(Extracted page text data)
* * * * * * * * *
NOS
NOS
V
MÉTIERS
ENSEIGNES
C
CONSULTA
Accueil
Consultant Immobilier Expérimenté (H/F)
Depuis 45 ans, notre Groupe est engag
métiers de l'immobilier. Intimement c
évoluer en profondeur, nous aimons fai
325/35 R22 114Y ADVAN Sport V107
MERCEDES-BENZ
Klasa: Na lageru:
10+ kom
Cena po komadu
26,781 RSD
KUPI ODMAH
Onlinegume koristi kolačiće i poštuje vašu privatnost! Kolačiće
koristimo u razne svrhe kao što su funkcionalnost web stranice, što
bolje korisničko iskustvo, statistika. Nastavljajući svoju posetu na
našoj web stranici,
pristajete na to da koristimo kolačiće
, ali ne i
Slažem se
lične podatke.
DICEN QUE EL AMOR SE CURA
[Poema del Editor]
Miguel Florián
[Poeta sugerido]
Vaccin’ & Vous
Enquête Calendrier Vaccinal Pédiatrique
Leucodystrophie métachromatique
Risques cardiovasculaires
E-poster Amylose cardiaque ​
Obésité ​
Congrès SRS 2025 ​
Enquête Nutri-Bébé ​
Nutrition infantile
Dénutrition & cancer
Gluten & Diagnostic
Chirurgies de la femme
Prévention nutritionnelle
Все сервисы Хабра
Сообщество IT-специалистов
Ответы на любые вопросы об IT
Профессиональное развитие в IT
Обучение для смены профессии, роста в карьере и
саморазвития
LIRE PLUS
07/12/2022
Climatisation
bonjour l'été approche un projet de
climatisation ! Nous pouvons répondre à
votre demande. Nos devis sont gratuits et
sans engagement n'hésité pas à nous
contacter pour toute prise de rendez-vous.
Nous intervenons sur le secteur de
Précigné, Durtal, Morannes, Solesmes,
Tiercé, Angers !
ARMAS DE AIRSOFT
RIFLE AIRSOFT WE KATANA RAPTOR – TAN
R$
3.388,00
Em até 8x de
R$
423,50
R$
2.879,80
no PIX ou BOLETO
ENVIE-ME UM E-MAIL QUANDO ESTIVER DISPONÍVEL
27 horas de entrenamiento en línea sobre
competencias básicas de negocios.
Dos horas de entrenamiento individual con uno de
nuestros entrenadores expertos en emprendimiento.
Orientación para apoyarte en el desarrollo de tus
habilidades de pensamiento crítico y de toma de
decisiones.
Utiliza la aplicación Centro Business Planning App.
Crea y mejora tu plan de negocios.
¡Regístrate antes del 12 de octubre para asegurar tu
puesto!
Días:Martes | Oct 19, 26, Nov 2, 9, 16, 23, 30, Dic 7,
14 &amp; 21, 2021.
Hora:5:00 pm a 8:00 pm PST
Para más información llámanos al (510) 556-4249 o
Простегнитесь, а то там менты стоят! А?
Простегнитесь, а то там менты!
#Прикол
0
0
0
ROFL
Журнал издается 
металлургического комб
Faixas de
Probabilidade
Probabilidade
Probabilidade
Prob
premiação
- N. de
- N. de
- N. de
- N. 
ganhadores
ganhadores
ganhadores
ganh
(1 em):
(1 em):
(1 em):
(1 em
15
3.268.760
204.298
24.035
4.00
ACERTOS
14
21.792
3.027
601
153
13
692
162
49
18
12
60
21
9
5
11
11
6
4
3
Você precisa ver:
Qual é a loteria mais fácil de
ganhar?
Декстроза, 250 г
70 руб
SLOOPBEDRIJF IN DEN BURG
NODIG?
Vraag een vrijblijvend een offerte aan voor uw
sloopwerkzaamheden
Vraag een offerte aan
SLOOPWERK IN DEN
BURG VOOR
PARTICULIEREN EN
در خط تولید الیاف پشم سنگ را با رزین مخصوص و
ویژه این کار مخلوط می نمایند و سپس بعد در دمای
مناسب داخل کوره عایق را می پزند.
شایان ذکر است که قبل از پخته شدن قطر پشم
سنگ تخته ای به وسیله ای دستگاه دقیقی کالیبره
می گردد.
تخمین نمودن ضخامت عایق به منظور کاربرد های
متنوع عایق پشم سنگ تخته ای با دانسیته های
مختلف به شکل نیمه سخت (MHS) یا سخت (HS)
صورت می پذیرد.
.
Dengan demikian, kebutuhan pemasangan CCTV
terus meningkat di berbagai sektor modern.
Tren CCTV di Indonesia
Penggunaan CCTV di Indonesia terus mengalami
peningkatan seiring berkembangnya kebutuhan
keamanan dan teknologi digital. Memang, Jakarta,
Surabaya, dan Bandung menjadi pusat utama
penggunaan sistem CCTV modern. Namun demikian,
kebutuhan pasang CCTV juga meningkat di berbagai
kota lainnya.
* * * * * * * * *
If a line above includes the string "kolačiće", pick it out.

• [WRITTEN ANSWER]
Onlinegume koristi kolačiće i poštuje vašu privatnost! Kolačiće
pristajete na to da koristimo kolačiće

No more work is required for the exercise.